» Required task: Present every line of the records below as a numbered list, skipping blank lines and leaving out the pictures.

» Entries supplied:
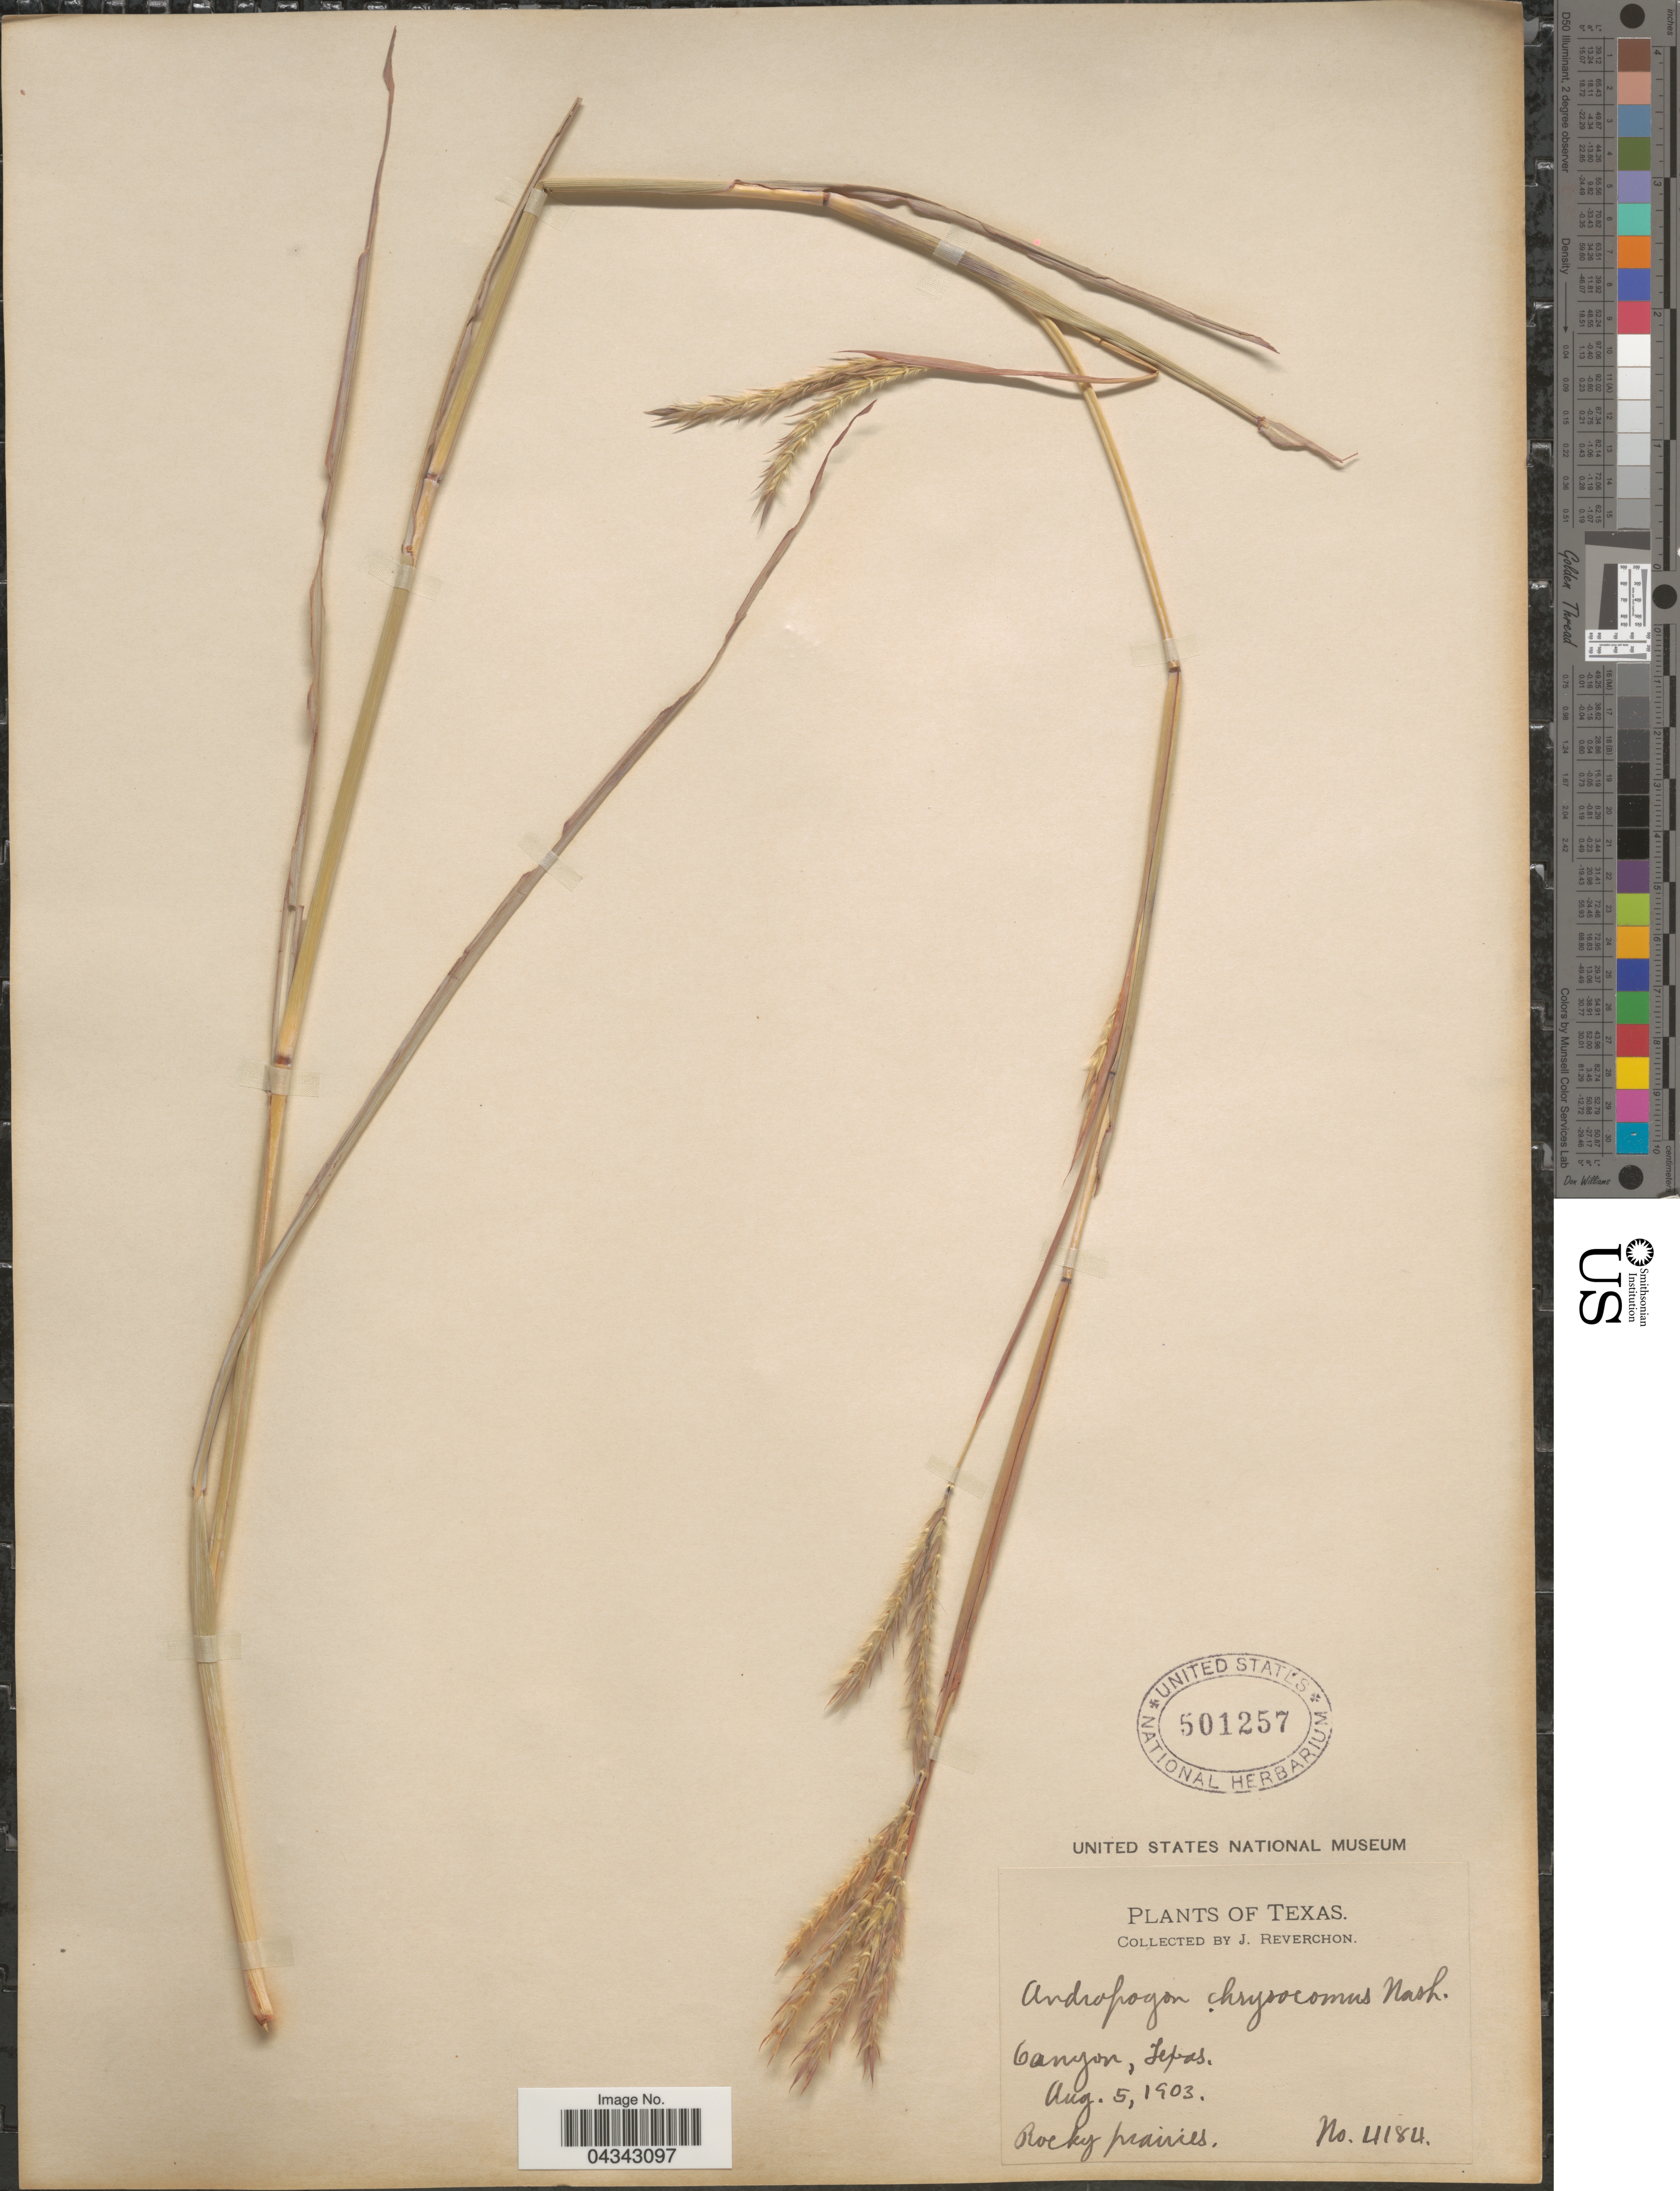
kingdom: Plantae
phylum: Tracheophyta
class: Liliopsida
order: Poales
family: Poaceae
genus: Andropogon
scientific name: Andropogon gerardii subsp. hallii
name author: (Hack.) Wipff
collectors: J. Reverchon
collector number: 4184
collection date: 1903-08-05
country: United States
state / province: Texas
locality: Canyon.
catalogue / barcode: US 501257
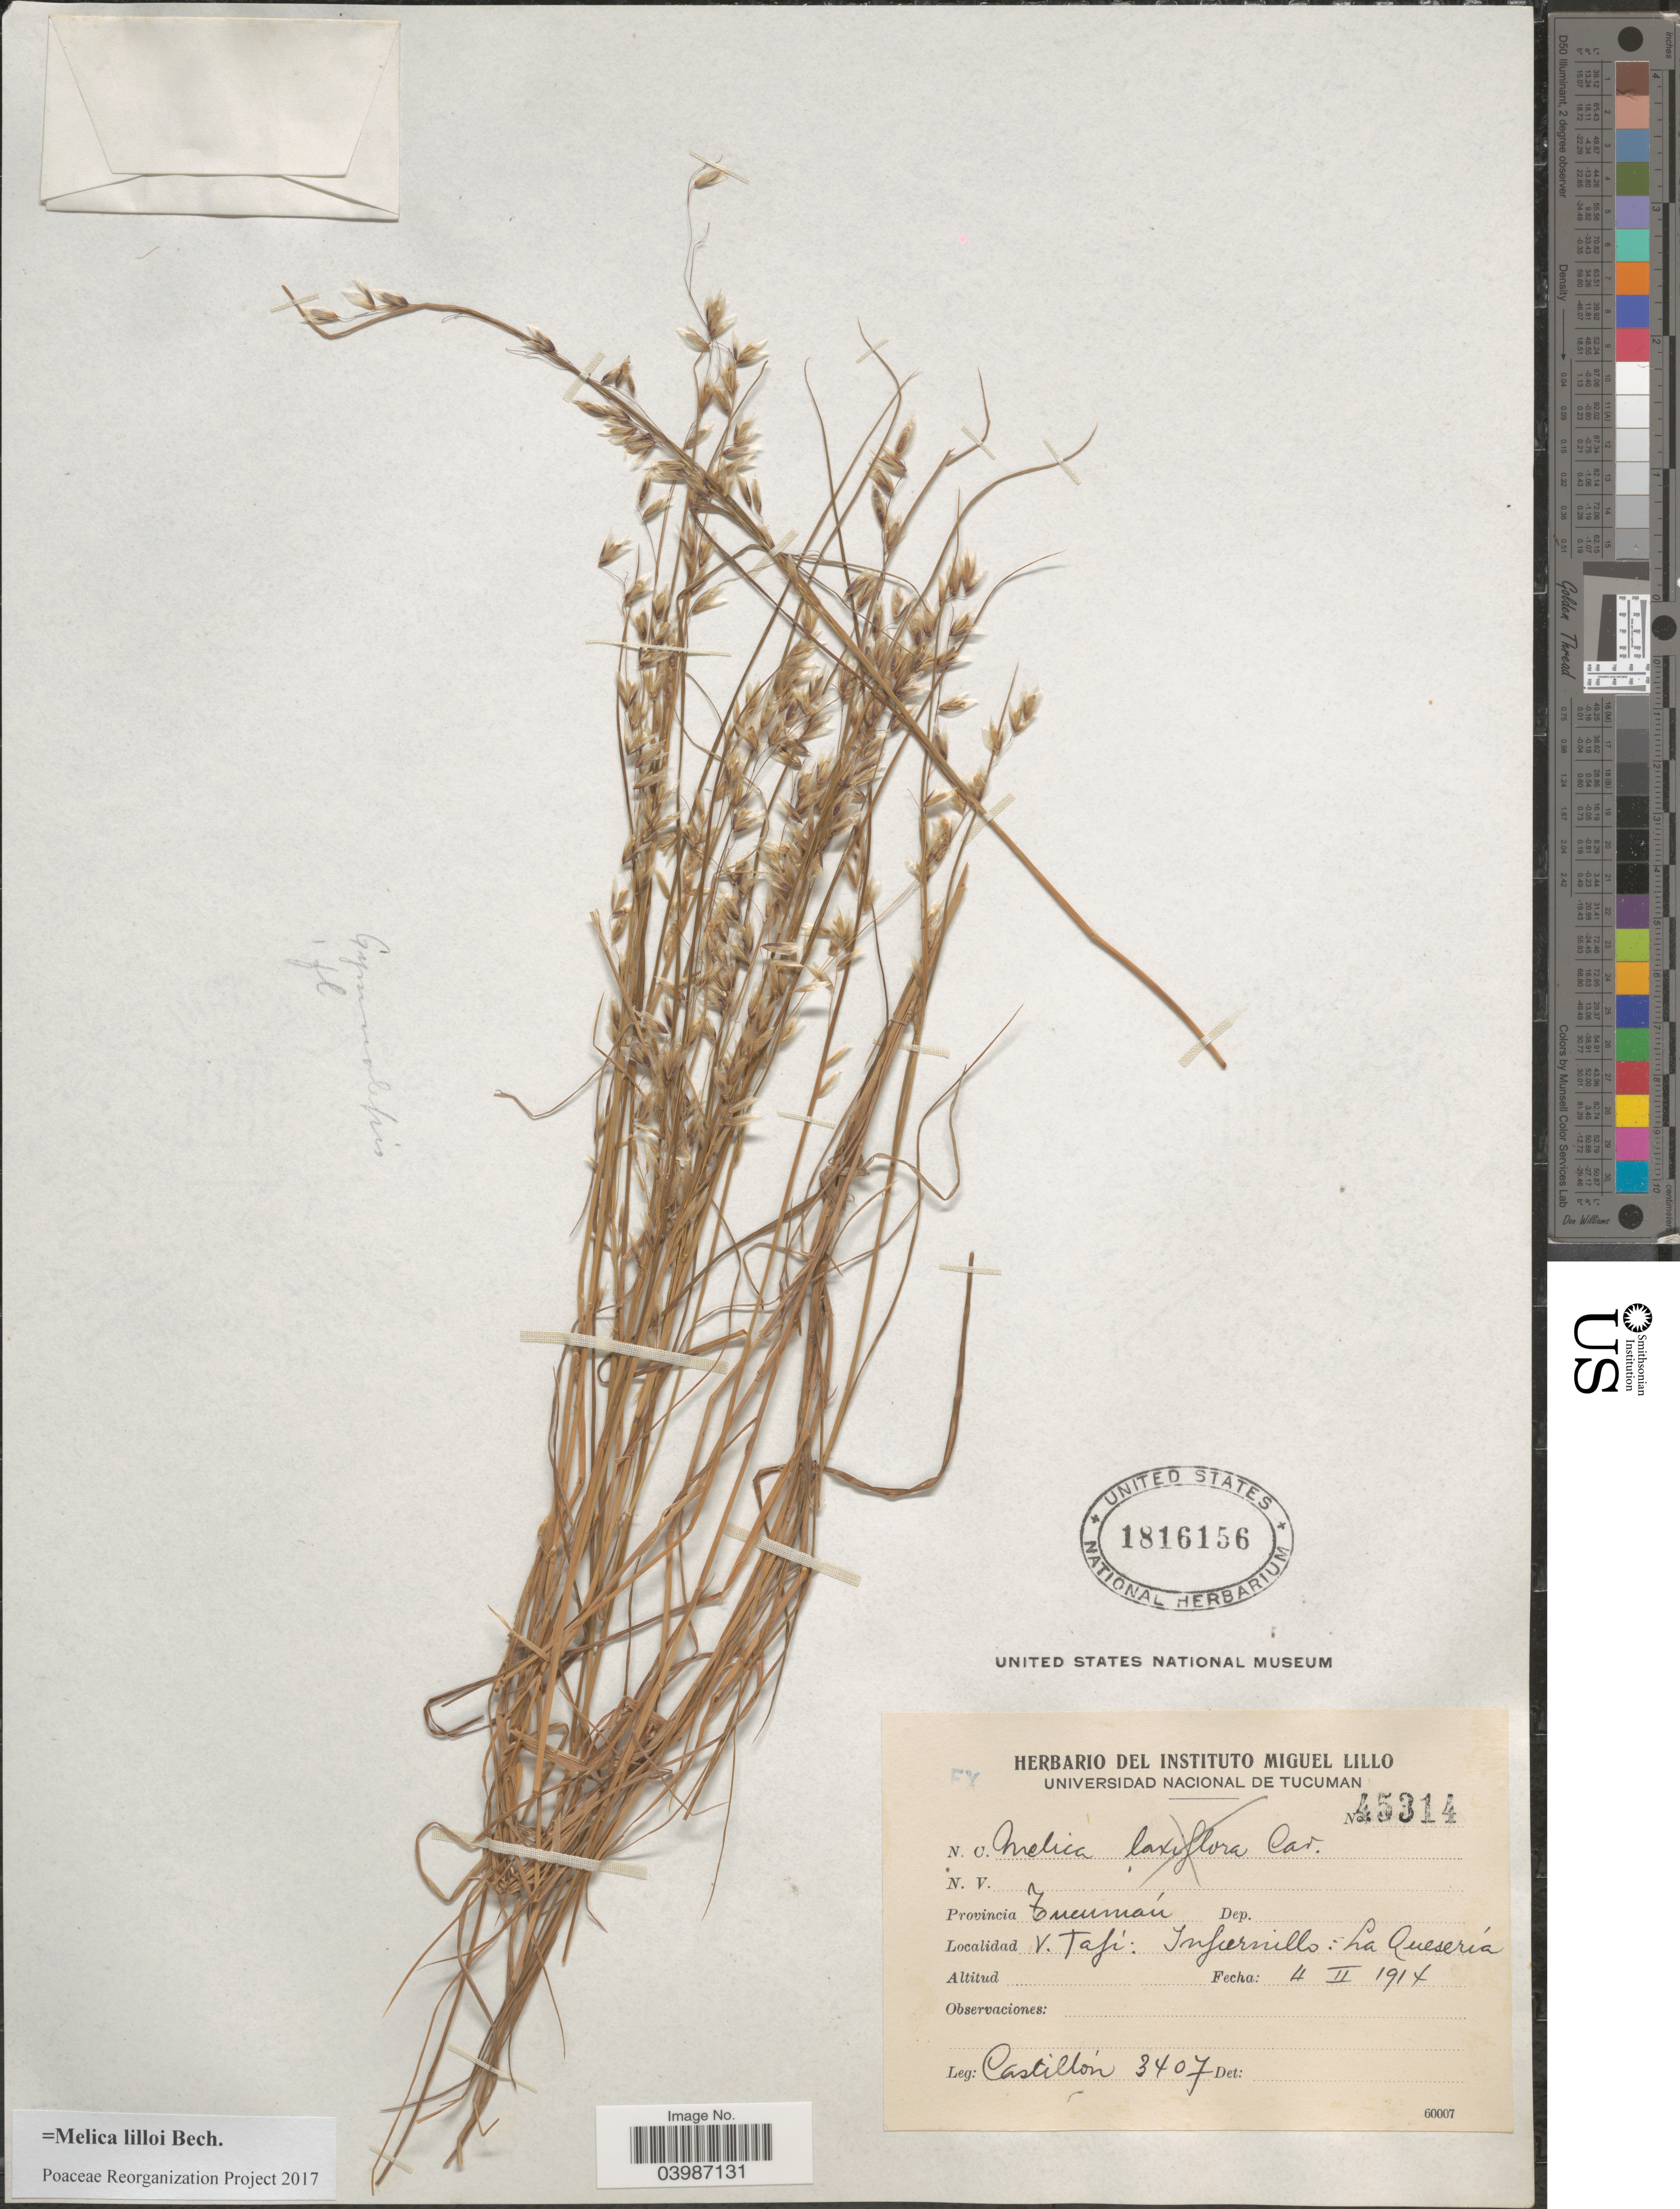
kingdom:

» Answer to this task:
1. kingdom: Plantae
2. phylum: Tracheophyta
3. class: Liliopsida
4. order: Poales
5. family: Poaceae
6. genus: Andropogon
7. scientific name: Andropogon gerardii subsp. hallii
8. name author: (Hack.) Wipff
9. collectors: J. Reverchon
10. collector number: 4184
11. collection date: 1903-08-05
12. country: United States
13. state / province: Texas
14. locality: Canyon.
15. catalogue / barcode: US 501257
16. kingdom:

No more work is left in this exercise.